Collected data
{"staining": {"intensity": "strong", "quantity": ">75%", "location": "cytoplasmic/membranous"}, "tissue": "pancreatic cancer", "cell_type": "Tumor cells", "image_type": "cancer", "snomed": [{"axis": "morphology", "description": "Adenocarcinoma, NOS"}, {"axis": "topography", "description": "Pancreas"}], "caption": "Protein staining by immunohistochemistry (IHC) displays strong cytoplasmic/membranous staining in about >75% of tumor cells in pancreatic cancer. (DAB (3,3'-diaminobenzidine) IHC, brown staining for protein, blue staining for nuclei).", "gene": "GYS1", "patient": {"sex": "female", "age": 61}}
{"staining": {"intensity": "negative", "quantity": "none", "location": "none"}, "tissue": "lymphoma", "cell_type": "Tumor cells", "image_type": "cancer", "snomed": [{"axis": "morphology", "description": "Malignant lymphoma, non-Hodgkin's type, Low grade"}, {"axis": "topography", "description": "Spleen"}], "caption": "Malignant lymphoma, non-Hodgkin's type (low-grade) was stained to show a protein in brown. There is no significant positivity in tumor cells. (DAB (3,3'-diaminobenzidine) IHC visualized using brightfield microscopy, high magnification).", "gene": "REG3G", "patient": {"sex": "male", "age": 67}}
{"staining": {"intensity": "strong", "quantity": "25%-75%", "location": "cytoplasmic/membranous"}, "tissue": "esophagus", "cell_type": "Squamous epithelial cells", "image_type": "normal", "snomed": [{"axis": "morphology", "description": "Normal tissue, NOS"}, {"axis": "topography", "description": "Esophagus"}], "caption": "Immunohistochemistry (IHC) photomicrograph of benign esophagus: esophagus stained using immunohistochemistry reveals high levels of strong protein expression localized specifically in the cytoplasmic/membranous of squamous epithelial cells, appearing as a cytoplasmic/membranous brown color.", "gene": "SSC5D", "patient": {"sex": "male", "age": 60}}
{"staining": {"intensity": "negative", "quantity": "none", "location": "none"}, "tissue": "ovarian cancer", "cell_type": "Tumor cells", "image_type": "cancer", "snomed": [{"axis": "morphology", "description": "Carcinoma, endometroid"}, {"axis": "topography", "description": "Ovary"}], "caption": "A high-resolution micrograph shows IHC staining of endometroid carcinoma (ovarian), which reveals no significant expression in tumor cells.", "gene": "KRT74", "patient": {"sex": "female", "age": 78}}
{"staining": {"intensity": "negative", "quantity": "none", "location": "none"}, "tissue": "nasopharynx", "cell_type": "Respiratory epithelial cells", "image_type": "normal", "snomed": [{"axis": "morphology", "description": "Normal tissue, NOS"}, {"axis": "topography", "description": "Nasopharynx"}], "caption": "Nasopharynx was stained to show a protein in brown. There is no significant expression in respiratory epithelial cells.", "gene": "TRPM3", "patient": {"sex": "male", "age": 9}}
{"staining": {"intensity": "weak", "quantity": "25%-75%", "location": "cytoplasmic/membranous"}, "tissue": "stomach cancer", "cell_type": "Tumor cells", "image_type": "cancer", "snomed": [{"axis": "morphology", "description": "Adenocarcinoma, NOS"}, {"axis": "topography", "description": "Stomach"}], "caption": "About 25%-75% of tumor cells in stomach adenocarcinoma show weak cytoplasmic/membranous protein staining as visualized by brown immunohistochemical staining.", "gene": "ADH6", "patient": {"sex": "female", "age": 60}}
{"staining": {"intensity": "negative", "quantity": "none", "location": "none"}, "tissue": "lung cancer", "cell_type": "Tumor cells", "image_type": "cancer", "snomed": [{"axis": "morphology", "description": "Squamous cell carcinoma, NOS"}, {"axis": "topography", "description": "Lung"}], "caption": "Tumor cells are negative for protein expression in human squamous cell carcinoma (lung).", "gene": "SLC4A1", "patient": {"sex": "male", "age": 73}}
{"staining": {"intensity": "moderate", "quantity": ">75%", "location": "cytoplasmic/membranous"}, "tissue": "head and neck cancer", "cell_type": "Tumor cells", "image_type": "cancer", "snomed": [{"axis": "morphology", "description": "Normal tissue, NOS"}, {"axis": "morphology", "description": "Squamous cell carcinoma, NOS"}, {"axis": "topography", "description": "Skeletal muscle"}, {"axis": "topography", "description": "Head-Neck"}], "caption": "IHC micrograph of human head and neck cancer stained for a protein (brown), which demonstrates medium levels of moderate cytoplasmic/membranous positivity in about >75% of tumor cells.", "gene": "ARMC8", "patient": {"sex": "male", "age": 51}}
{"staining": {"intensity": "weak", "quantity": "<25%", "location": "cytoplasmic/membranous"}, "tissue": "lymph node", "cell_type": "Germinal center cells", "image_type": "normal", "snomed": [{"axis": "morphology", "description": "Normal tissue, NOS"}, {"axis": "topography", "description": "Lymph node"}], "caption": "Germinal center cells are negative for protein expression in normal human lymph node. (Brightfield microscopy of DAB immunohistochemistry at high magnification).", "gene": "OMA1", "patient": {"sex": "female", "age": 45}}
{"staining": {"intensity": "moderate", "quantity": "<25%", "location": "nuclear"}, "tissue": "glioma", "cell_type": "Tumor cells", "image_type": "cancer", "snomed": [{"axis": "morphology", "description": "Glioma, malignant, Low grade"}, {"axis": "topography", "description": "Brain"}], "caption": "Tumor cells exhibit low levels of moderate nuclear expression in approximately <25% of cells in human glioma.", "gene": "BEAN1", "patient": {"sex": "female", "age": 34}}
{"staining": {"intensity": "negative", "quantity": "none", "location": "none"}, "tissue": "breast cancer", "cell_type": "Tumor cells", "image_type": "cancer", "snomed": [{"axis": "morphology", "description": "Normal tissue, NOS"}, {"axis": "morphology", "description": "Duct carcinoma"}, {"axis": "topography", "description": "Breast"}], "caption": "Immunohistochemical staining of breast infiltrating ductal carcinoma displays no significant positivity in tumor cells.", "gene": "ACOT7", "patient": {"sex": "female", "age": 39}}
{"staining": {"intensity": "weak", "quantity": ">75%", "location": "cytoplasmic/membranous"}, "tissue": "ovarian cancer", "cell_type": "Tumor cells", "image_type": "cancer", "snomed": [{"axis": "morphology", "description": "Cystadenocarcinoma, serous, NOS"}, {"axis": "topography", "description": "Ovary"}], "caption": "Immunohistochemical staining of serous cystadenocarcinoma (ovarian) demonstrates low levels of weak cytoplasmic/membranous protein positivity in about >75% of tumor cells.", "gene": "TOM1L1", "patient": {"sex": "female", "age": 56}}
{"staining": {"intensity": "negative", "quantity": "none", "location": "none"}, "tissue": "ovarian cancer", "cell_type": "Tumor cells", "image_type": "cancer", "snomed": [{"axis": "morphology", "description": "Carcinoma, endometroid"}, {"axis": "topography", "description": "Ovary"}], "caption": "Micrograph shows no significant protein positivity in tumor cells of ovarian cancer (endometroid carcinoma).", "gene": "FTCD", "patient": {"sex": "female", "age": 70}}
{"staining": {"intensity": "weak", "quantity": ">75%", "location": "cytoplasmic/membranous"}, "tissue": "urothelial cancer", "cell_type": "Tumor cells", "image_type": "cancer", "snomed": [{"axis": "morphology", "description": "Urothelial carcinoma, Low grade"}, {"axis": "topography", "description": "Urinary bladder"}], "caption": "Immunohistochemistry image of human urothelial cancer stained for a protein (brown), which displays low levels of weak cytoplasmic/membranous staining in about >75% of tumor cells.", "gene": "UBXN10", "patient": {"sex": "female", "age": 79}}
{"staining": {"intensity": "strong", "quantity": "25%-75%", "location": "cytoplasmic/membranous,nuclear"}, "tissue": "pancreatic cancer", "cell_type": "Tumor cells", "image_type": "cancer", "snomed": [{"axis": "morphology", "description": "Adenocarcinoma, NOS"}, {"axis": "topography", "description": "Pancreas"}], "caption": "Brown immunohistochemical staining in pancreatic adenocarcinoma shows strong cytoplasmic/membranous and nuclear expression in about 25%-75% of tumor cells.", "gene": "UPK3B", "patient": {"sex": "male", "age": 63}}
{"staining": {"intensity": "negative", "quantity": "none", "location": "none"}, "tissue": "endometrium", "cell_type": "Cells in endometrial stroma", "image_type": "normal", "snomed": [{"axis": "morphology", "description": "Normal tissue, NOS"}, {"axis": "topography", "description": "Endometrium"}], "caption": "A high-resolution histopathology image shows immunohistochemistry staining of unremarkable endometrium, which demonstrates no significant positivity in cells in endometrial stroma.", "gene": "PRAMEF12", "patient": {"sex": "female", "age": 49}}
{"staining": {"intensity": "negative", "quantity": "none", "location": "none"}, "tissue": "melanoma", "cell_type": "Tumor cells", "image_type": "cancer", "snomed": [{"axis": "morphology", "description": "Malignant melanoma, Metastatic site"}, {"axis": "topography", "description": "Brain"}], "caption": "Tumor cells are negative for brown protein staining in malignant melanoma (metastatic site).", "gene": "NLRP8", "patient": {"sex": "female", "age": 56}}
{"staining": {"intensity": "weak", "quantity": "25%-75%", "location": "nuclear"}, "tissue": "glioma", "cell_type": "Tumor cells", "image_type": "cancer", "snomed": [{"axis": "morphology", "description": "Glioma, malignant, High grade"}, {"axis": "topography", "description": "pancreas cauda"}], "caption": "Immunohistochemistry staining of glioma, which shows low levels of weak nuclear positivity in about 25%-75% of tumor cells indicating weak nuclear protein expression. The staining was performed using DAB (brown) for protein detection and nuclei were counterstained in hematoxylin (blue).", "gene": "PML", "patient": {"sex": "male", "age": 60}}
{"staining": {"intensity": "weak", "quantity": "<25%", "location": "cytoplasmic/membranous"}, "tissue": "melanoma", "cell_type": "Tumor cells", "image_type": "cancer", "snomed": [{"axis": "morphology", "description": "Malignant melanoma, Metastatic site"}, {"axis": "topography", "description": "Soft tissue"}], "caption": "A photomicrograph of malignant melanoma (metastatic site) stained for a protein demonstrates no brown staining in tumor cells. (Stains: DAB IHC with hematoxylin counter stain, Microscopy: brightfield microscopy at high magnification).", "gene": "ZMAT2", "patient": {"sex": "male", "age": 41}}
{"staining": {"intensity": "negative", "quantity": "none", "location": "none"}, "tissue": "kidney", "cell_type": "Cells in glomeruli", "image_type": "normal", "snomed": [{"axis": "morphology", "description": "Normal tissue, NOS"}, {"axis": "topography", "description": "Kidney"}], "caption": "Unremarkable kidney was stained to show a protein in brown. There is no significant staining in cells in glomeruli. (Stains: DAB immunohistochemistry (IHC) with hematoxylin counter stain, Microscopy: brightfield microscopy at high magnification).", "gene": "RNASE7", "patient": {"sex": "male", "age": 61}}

> [Task statement]: Return, with no change at all, every line in the entries above from the line containing "cells exhibit low" through the line containing "staining of serous".

> [Solution below]:
{"staining": {"intensity": "moderate", "quantity": "<25%", "location": "nuclear"}, "tissue": "glioma", "cell_type": "Tumor cells", "image_type": "cancer", "snomed": [{"axis": "morphology", "description": "Glioma, malignant, Low grade"}, {"axis": "topography", "description": "Brain"}], "caption": "Tumor cells exhibit low levels of moderate nuclear expression in approximately <25% of cells in human glioma.", "gene": "BEAN1", "patient": {"sex": "female", "age": 34}}
{"staining": {"intensity": "negative", "quantity": "none", "location": "none"}, "tissue": "breast cancer", "cell_type": "Tumor cells", "image_type": "cancer", "snomed": [{"axis": "morphology", "description": "Normal tissue, NOS"}, {"axis": "morphology", "description": "Duct carcinoma"}, {"axis": "topography", "description": "Breast"}], "caption": "Immunohistochemical staining of breast infiltrating ductal carcinoma displays no significant positivity in tumor cells.", "gene": "ACOT7", "patient": {"sex": "female", "age": 39}}
{"staining": {"intensity": "weak", "quantity": ">75%", "location": "cytoplasmic/membranous"}, "tissue": "ovarian cancer", "cell_type": "Tumor cells", "image_type": "cancer", "snomed": [{"axis": "morphology", "description": "Cystadenocarcinoma, serous, NOS"}, {"axis": "topography", "description": "Ovary"}], "caption": "Immunohistochemical staining of serous cystadenocarcinoma (ovarian) demonstrates low levels of weak cytoplasmic/membranous protein positivity in about >75% of tumor cells.", "gene": "TOM1L1", "patient": {"sex": "female", "age": 56}}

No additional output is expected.